Numbers are certainly simple neutral identifiers. The decision to simply extend the number pool space appears to be another instance of a design trade-off between the size of the number space and the additional BGP overheads and ease of transition. In sticking with numeric labels this approach represents minimal change to the installed base of BGP speakers, and there is no requirement for an existing routing domain using a 2-byte AS number and OLD BGP to make any changes to its routing environment at all.
The 4-byte transition appears to offer flexibility, orderly transition and minimal disruptions to existing operational practices.

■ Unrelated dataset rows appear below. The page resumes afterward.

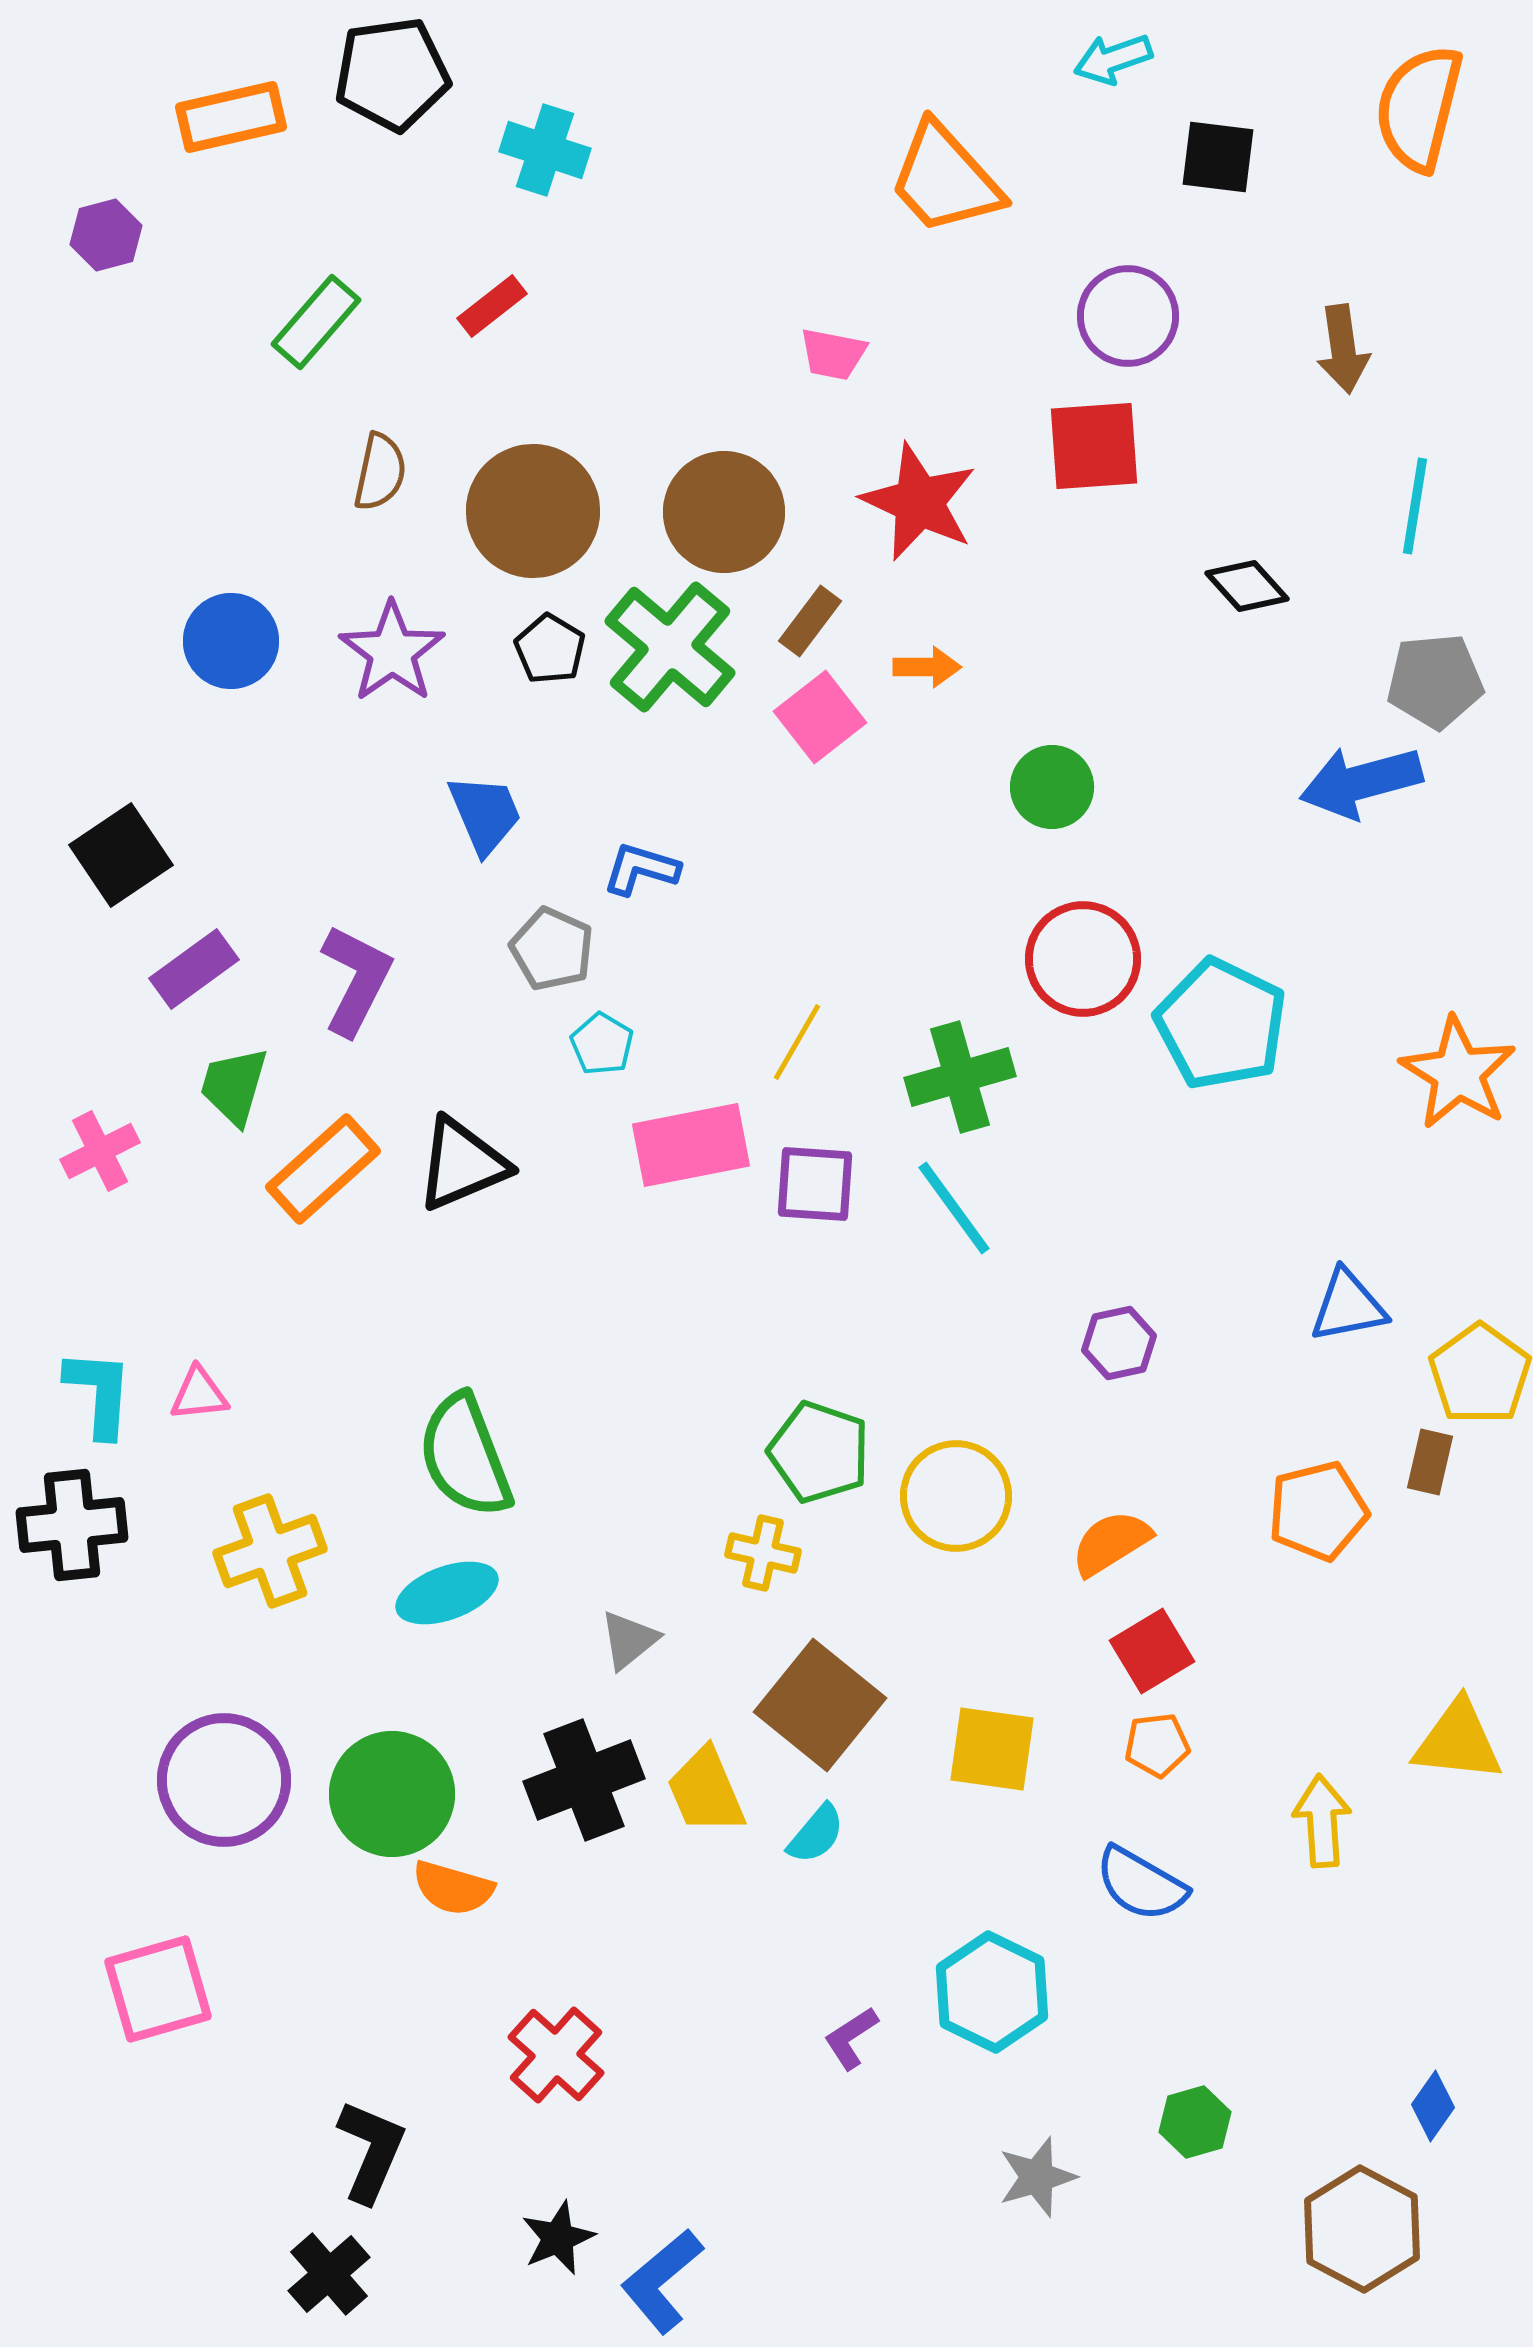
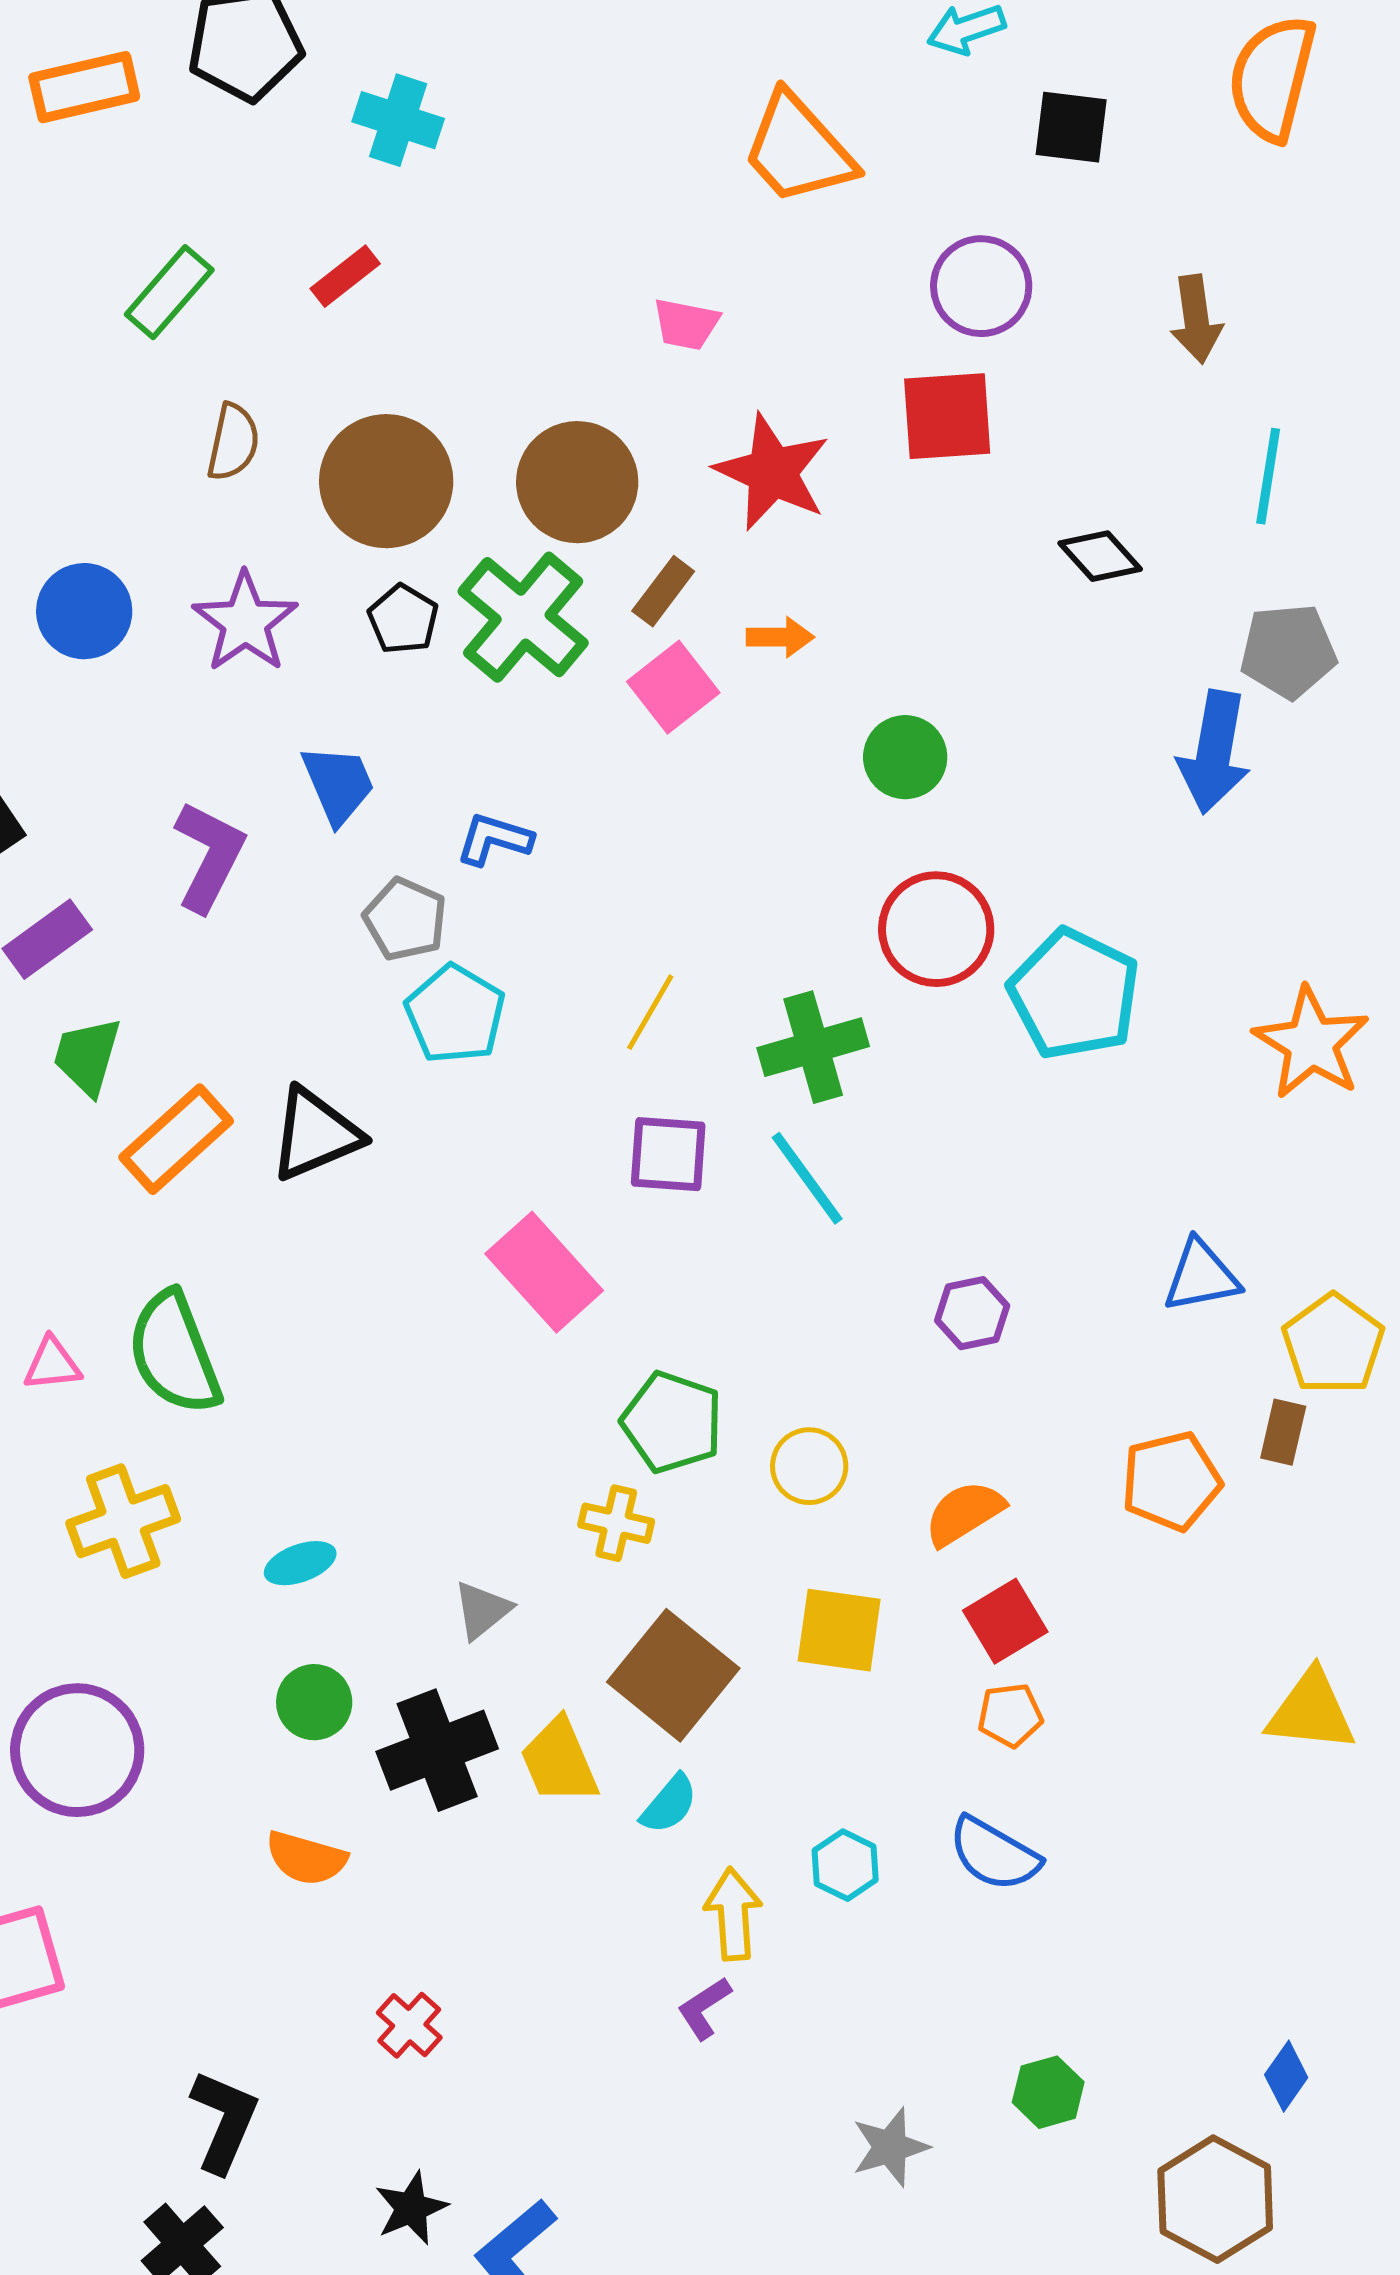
blue arrow: (1361, 782) -> (1214, 752), turned -65
purple L-shape: (356, 980) -> (209, 856), moved
cyan pentagon: (602, 1044) -> (455, 1014), size x1.6
pink rectangle: (691, 1145) -> (544, 1272), moved, turned 59
green semicircle: (465, 1456) -> (174, 1353), moved
yellow circle: (956, 1496) -> (809, 1466), size x0.7
cyan ellipse: (447, 1593) -> (300, 1563), size x0.7
yellow square: (992, 1749) -> (839, 1630), moved
green circle: (392, 1794) -> (314, 1702), moved, size x0.6
yellow arrow: (1322, 1821) -> (733, 1914), moved
cyan hexagon: (992, 1992) -> (845, 1865), moved, size x0.6
red cross: (556, 2055) -> (409, 2025), size x0.7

However, it should be remembered that we are running out of the 2-byte AS number pool, and an industry of this size needs to have long periods of advance warning of change in order to be able to integrate such changes in operational cycles of testing and deployment. The first steps that need to happen are the completion of this approach in the form of an IETF Standard and the production of NEW BGP implementations from the existing BGP implementations. All all we have to do is get on with the job!
Acknowledgements:
Thanks to Enke Chen, one of the authors of the 4-Byte AS working document, for some clarification regarding the OPEN behaviour between OLD and NEW BGP implementations.
Disclaimer
The above views do not represent the views of the Internet Society, nor do they represent the views of the author’s employer, the Asia Pacific Network Information Centre. They were possibly the opinions of the author at the time of writing this article, but things always change, including those of the author!
About the Author
GEOFF HUSTON holds a B.Sc. and a M.Sc. from the Australian National University. He has been closely involved with the development of the Internet for many years, particularly within Australia, where he was responsible for the initial build of the Internet within the Australian academic and research sector. He is author of a number of Internet-related books, and is currently the Senior Internet Researcher at APNIC, the Regional Internet Registry serving the Asia Pacific region.